Data entries

━━━━━━━━━━━━━━━━━━━━

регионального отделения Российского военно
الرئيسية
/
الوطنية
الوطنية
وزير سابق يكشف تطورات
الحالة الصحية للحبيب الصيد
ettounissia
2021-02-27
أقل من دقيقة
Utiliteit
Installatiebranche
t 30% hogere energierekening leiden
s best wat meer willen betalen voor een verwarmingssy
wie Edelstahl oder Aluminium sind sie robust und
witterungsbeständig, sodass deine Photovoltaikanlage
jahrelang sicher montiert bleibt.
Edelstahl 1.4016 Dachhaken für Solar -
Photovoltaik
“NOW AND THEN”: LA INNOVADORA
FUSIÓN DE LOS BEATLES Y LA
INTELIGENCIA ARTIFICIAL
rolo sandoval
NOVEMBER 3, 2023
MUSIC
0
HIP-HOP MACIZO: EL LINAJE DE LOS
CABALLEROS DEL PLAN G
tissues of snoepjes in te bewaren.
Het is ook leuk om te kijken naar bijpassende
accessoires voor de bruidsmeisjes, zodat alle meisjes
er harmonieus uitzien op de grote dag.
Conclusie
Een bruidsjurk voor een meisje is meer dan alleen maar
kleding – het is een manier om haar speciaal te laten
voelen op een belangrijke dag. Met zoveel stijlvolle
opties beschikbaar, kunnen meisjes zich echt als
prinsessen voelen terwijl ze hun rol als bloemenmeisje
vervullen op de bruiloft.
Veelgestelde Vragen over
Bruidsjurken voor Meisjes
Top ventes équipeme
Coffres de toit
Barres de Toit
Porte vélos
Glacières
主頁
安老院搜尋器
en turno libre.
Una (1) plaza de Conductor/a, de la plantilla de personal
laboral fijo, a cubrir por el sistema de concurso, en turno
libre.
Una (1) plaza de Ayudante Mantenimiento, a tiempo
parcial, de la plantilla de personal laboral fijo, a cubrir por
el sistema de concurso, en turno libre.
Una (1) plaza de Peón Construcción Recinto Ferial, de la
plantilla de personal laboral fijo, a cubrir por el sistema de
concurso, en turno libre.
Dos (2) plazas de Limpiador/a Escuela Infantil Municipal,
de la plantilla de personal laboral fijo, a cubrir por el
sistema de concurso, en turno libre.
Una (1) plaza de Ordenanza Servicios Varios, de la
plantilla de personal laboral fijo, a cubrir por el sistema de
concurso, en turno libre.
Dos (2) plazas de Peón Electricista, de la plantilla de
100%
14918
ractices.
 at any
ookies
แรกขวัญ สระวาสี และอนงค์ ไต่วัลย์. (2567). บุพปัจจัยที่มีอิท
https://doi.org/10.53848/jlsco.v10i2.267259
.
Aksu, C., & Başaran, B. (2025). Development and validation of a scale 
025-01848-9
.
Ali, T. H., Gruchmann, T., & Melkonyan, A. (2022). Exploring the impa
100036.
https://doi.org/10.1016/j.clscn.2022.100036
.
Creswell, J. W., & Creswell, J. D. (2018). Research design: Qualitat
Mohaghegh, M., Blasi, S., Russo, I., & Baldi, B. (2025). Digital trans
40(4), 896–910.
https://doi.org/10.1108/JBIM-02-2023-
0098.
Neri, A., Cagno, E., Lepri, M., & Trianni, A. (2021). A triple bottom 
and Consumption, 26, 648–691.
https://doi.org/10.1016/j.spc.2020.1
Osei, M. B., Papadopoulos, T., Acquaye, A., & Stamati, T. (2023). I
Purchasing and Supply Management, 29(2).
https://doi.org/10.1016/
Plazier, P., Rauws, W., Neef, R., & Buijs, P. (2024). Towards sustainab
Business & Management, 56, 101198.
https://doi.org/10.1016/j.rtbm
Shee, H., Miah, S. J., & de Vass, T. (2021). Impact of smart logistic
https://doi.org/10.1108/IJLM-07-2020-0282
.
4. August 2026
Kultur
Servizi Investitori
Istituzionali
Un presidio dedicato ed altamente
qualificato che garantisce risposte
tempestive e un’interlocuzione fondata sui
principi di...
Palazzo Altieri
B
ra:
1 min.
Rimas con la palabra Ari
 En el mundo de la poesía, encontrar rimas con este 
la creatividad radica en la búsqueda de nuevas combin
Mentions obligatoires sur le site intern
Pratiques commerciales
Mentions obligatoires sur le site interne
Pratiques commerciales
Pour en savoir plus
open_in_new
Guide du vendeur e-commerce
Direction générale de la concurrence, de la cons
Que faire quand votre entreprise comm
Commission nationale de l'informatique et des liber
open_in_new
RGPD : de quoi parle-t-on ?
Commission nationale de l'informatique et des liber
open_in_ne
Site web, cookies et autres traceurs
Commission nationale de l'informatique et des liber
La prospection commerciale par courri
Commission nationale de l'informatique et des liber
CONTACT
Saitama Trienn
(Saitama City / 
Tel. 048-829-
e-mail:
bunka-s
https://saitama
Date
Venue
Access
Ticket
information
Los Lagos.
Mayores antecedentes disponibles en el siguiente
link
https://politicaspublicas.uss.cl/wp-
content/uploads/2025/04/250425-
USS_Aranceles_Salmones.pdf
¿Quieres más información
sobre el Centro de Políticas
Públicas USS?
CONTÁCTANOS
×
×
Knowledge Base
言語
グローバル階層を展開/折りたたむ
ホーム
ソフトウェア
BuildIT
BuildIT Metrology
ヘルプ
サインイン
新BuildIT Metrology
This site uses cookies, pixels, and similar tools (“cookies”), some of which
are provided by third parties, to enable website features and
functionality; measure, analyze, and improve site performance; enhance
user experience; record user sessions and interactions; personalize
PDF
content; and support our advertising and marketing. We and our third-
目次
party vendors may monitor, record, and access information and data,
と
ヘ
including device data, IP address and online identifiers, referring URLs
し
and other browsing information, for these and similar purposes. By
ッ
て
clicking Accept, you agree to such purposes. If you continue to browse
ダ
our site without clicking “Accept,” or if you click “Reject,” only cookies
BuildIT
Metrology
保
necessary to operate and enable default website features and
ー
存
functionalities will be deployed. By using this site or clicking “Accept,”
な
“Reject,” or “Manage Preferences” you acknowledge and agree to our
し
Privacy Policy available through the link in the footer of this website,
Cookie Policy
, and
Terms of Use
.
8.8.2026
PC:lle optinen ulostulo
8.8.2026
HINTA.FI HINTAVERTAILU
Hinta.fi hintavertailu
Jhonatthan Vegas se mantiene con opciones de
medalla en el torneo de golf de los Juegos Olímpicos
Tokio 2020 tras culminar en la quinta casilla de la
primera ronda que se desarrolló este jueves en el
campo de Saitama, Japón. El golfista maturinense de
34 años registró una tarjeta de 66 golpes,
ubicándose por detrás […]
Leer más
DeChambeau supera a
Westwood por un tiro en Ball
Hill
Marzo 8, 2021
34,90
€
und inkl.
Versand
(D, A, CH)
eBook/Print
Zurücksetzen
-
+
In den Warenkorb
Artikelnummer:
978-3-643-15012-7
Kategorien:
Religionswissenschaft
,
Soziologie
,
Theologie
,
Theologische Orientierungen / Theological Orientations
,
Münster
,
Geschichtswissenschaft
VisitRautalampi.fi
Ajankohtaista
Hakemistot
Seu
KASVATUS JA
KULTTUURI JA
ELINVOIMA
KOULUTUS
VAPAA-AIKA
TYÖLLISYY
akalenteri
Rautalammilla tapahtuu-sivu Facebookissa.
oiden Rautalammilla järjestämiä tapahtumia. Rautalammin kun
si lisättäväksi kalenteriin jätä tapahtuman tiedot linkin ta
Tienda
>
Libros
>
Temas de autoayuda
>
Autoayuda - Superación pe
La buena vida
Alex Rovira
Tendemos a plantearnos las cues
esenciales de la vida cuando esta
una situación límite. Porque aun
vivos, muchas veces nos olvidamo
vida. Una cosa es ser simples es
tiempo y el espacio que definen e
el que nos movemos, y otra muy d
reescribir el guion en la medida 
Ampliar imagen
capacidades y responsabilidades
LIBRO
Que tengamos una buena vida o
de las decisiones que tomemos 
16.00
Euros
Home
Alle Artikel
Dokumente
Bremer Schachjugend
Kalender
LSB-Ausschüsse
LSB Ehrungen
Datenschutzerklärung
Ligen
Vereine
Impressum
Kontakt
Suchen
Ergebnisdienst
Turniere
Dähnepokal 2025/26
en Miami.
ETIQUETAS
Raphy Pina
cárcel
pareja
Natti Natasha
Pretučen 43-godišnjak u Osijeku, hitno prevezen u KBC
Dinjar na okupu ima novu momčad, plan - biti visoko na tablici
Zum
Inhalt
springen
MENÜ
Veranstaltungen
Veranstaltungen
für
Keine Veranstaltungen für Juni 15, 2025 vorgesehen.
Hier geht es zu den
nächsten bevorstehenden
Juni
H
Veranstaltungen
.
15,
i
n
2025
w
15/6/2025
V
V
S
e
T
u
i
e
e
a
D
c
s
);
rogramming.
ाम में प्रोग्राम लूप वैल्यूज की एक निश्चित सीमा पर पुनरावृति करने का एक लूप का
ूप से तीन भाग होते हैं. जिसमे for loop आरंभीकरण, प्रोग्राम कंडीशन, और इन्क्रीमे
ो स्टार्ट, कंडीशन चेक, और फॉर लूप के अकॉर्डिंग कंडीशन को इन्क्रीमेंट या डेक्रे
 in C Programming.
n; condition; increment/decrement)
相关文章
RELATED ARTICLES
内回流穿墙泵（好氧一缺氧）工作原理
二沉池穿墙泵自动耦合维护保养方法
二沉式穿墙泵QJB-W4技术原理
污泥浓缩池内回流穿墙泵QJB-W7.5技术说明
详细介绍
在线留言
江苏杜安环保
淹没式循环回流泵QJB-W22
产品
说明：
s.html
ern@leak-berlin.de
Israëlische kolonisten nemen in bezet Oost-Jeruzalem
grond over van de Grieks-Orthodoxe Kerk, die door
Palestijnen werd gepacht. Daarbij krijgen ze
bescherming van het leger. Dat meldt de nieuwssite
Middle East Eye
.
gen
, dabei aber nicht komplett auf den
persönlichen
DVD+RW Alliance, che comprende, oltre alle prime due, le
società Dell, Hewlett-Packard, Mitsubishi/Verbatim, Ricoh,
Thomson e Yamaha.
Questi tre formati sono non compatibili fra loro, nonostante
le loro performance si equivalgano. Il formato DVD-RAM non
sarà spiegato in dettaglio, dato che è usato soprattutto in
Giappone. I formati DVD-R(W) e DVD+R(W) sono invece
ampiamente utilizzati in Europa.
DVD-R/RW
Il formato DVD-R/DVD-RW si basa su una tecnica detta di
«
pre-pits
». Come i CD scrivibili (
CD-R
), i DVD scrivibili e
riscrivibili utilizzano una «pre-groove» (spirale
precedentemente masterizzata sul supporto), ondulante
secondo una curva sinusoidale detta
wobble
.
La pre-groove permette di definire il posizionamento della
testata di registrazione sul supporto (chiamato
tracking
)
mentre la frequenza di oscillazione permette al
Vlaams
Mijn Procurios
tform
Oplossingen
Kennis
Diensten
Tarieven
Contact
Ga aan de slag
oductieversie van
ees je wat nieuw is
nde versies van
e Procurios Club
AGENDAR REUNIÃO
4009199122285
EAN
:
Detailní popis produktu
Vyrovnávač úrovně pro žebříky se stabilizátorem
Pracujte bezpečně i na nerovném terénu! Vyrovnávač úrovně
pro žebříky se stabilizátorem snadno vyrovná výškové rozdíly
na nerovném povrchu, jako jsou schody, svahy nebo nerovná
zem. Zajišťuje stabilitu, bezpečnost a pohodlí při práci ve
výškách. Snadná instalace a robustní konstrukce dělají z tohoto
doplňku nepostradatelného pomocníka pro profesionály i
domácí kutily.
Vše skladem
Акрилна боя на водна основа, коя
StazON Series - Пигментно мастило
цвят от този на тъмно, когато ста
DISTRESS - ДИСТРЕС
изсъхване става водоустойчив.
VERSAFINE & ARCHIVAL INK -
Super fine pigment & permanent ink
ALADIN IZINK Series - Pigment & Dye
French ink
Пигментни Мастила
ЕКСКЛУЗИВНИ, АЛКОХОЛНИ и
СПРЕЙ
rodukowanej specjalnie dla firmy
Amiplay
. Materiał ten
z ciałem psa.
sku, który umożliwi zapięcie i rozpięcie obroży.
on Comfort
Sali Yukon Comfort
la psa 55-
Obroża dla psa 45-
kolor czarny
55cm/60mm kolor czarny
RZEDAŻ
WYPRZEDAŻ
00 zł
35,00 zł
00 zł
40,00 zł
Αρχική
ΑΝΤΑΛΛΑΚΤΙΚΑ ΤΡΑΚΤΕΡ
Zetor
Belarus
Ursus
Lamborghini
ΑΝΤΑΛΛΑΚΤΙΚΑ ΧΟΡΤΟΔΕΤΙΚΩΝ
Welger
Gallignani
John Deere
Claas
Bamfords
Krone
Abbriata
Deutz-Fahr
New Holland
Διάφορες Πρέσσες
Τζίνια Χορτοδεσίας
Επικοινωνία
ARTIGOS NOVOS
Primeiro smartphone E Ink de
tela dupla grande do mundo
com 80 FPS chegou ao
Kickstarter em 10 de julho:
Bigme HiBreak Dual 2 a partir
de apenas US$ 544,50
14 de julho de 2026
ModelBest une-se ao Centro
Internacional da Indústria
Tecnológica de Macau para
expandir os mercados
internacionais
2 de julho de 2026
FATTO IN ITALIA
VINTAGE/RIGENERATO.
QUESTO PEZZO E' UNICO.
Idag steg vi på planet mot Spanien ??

━━━━━━━━━━━━━━━━━━━━

YOUR INSTRUCTIONS
Write out exactly the lines above from the line with "Geschichtswissenschaft" through the line with "Bremer Schachjugend", both of them included, and leave out all other lines.

WORKED SOLUTION
Geschichtswissenschaft
VisitRautalampi.fi
Ajankohtaista
Hakemistot
Seu
KASVATUS JA
KULTTUURI JA
ELINVOIMA
KOULUTUS
VAPAA-AIKA
TYÖLLISYY
akalenteri
Rautalammilla tapahtuu-sivu Facebookissa.
oiden Rautalammilla järjestämiä tapahtumia. Rautalammin kun
si lisättäväksi kalenteriin jätä tapahtuman tiedot linkin ta
Tienda
>
Libros
>
Temas de autoayuda
>
Autoayuda - Superación pe
La buena vida
Alex Rovira
Tendemos a plantearnos las cues
esenciales de la vida cuando esta
una situación límite. Porque aun
vivos, muchas veces nos olvidamo
vida. Una cosa es ser simples es
tiempo y el espacio que definen e
el que nos movemos, y otra muy d
reescribir el guion en la medida 
Ampliar imagen
capacidades y responsabilidades
LIBRO
Que tengamos una buena vida o
de las decisiones que tomemos 
16.00
Euros
Home
Alle Artikel
Dokumente
Bremer Schachjugend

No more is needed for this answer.